Bias Compounds, Variance Washes Out
Round-to-nearest makes the same rounding error every time it sees the same value. Stochastic rounding makes a different error each time, centered on zero. When the same error repeats, it compounds. When errors are random and centered, they cancel.
Add 0.001 to 1.0 a thousand times in BF16 and round-to-nearest never moves. Every update falls closer to 1.0 than to the next representable value, so every update is absorbed. Stochastic rounding reaches 2.0, because each update rounds up with a probability proportional to its size, and a thousand small chances add up.

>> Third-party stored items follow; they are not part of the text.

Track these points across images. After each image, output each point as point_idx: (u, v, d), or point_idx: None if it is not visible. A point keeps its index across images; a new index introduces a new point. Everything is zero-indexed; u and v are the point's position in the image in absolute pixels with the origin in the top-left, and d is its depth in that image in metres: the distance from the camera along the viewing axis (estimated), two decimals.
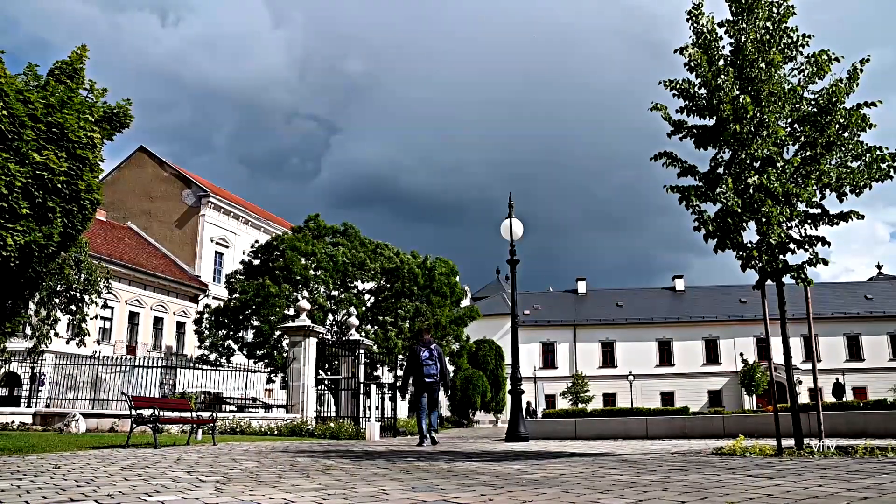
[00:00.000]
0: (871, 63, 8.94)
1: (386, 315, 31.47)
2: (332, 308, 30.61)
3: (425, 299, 33.00)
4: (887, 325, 63.24)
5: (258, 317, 29.10)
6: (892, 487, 4.59)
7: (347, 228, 33.72)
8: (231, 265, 41.67)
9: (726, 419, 18.46)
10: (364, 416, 21.21)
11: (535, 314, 64.58)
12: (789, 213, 8.79)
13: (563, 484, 5.41)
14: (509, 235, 17.44)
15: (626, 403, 55.75)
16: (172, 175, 47.58)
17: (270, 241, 32.47)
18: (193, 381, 21.86)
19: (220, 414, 18.39)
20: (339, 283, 31.00)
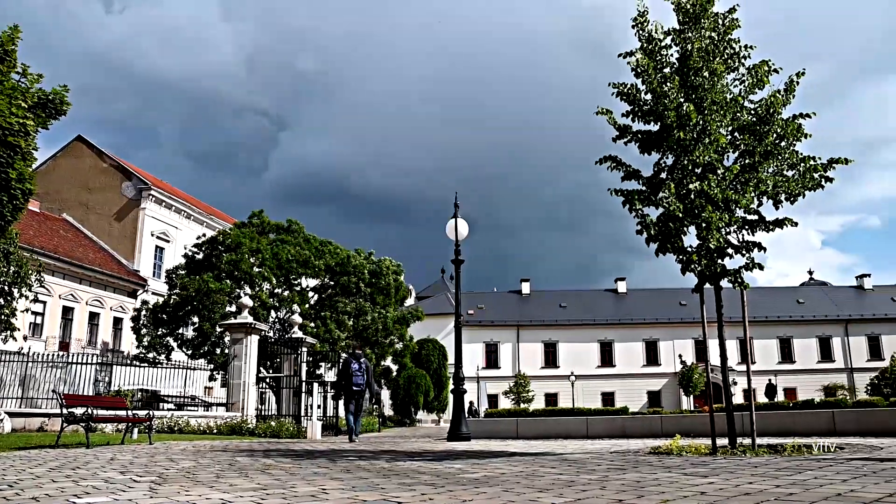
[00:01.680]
0: (807, 77, 9.23)
1: (330, 312, 31.23)
2: (276, 305, 30.24)
3: (370, 297, 32.84)
4: (817, 329, 65.40)
5: (199, 314, 28.57)
6: (815, 483, 4.74)
7: (292, 225, 33.36)
8: (172, 260, 40.79)
9: (664, 419, 18.85)
10: (306, 415, 21.00)
11: (479, 314, 64.86)
12: (728, 219, 9.02)
13: (503, 483, 5.43)
14: (454, 235, 17.49)
15: (567, 403, 56.41)
16: (112, 166, 46.33)
17: (214, 236, 31.92)
18: (130, 379, 21.33)
19: (158, 412, 17.98)
20: (283, 280, 30.65)
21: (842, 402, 22.58)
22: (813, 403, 23.33)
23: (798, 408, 22.12)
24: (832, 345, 65.36)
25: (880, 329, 64.79)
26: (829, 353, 65.18)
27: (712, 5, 9.40)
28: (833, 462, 6.61)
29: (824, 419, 15.64)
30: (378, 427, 29.92)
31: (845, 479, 4.96)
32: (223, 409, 21.18)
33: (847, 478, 5.08)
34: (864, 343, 64.96)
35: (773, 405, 27.89)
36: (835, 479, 5.04)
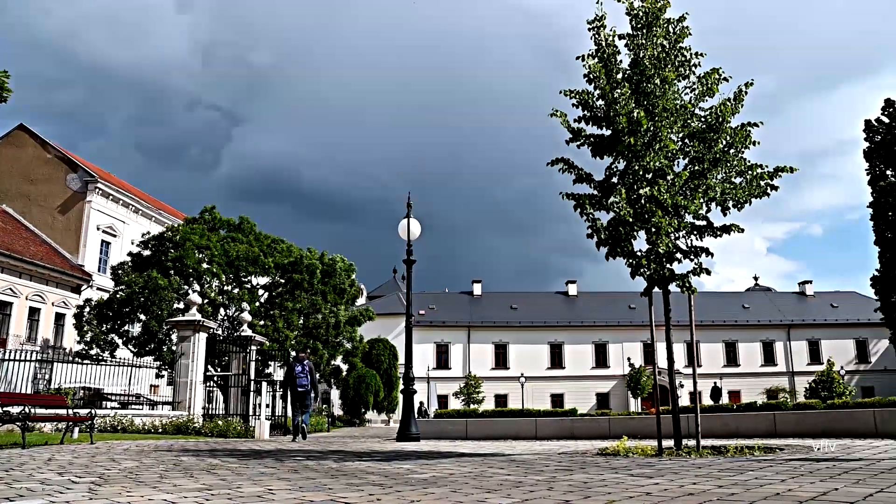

Over $n$ steps, biased errors grow as $O(n)$, but unbiased errors grow as $O(\sqrt{n})$. The random jitter cancels out.
The Experiment
The obvious fix for rounding error is more precision. Error correction stores a bf16 value and an int8 residual, doubling the effective precision for 50% more storage. Training the same MLP with HeavyBall’s AdamW, we can test both axes independently, varying only the rounding and storage of the optimizer state, with parameters and computation in fp32.

Two clusters with nothing in between.
The unbiased methods (SR bf16 at 2B, ECC + SR at 3B) track fp32, but the biased methods (RNE bf16 at 2B,
ECC + RNE at 3B) stagnate together. The extra byte of correction didn’t move the biased methods.
Fix the bias and two bytes match four. Keep the bias and three bytes match two.